NASA has a new game plan for Hubble Space Telescope to resume science observations

NASA’s Hubble Space Telescope stopped collecting science at the end of May after part of its directional system returned faulty data. Teams will begin transitioning to use only one out of three gyroscopes, reducing the telescope's efficiency.

NASA’s Hubble Space Telescope teams will transition the telescope to operating using one gyroscope instead of three after repeated issues with faulty data halted science operations.

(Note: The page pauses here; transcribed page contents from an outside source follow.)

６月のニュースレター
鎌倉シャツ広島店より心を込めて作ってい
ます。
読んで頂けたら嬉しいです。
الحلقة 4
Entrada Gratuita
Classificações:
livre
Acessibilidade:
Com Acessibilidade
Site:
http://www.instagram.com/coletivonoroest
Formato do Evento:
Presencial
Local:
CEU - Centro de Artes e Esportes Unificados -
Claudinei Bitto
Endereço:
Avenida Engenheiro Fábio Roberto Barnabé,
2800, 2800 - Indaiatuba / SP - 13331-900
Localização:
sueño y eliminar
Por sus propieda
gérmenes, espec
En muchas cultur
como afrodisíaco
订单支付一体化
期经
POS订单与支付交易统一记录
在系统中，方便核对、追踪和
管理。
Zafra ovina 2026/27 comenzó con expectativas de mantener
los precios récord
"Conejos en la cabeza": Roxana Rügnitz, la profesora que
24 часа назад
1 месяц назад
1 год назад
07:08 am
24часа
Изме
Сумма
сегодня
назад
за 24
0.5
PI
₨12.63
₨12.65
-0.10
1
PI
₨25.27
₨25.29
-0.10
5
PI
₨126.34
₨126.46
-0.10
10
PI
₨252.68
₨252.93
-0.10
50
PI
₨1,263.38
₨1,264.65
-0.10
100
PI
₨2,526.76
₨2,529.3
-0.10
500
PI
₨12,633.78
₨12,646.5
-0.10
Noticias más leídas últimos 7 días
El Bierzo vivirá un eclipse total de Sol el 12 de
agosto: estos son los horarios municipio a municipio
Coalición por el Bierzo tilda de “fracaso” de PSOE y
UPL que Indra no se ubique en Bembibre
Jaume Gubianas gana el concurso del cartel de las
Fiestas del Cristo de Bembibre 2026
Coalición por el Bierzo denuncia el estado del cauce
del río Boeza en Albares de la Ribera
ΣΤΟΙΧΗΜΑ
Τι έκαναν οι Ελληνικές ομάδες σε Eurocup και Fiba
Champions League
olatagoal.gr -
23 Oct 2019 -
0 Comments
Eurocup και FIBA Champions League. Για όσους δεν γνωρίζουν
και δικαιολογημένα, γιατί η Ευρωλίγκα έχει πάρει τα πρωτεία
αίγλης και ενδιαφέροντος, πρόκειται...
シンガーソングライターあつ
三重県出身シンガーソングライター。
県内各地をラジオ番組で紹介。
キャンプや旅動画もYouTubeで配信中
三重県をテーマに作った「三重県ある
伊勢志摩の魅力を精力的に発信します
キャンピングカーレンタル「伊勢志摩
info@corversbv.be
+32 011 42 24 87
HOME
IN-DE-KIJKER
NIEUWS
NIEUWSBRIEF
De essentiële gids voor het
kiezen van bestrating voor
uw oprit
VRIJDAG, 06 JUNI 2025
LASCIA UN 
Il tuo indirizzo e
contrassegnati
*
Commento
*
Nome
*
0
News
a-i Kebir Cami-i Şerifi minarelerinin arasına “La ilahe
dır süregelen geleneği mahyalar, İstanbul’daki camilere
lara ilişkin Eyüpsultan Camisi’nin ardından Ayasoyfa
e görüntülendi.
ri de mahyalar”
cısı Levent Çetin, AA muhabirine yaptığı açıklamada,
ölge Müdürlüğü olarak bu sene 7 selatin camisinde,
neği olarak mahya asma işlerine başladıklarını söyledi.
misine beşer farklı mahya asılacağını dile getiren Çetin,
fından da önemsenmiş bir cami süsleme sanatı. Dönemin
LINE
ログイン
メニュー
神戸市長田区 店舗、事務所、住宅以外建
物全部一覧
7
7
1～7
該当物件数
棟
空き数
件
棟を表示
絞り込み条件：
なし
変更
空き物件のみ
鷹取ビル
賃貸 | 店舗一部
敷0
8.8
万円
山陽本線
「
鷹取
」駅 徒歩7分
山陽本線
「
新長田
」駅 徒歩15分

NASA said the 34-year-old space telescope entered safe mode on May 24 to protect the spacecraft because of an ongoing gyroscope issue. The telescope has three gyroscopes in its system that keep Hubble pointed in the right direction. The space agency said one of its three gyros gave faulty telemetry readings, prompting the spacecraft to enter safe mode and suspend science operations. 

The space agency said Hubble remains in good health, and its instruments are stable. 


Issues with Hubble’s gyros have halted science operations previously, most recently in November 2023.

After the latest problem, NASA officials said the team would begin transitioning the spacecraft to operating in one gyro mode. 

Patrick Crouse, Hubble project manager with NASA’s Goddard Space Flight Center, told reporters on Tuesday that this change will "take a little bit of time" and that science operations could resume again in late June. 

"It is the best mode to go forward to prolong Hubble’s life," Crouse said. 

The changes to using only one gyroscope will impact Hubble’s science operations and result in a 12% reduction in efficiency. Typically, Hubble orbits 85 times a week, which will drop to 74 orbits. 

"We do not see Hubble as being on its last leg," Crouse said. "We think it’s a very capable observatory."

No boost help for Hubble, yet

The space agency has been examining possibilities for Hubble as Earth’s gravity slowly pulls the spacecraft toward the planet. Hubble orbits Earth about 320 miles above the surface and is expected to be pulled down to Earth in the 2030s.

Hubble was designed for astronauts to repair and upgrade in orbit, but a NASA crew has not completed a service mission since 2009. 

Billionaire Jared Isaacman has offered to fund a mission using a SpaceX Dragon spacecraft to reboost and repair the telescope further into space, extending its lifespan. 

Isaacman is funding three other private flights with SpaceX, including the upcoming Polaris Dawn mission and its first private spacewalk. 

Mark Clampin, director of the astrophysics division at NASA’s Science Mission Directorate, said after a review and risk analysis, the space agency is not taking Isaacman up on his offer – at least not in the near future. 

Even without the reboost help, Clampin said Hubble is still expected to continue producing science through the rest of the decade.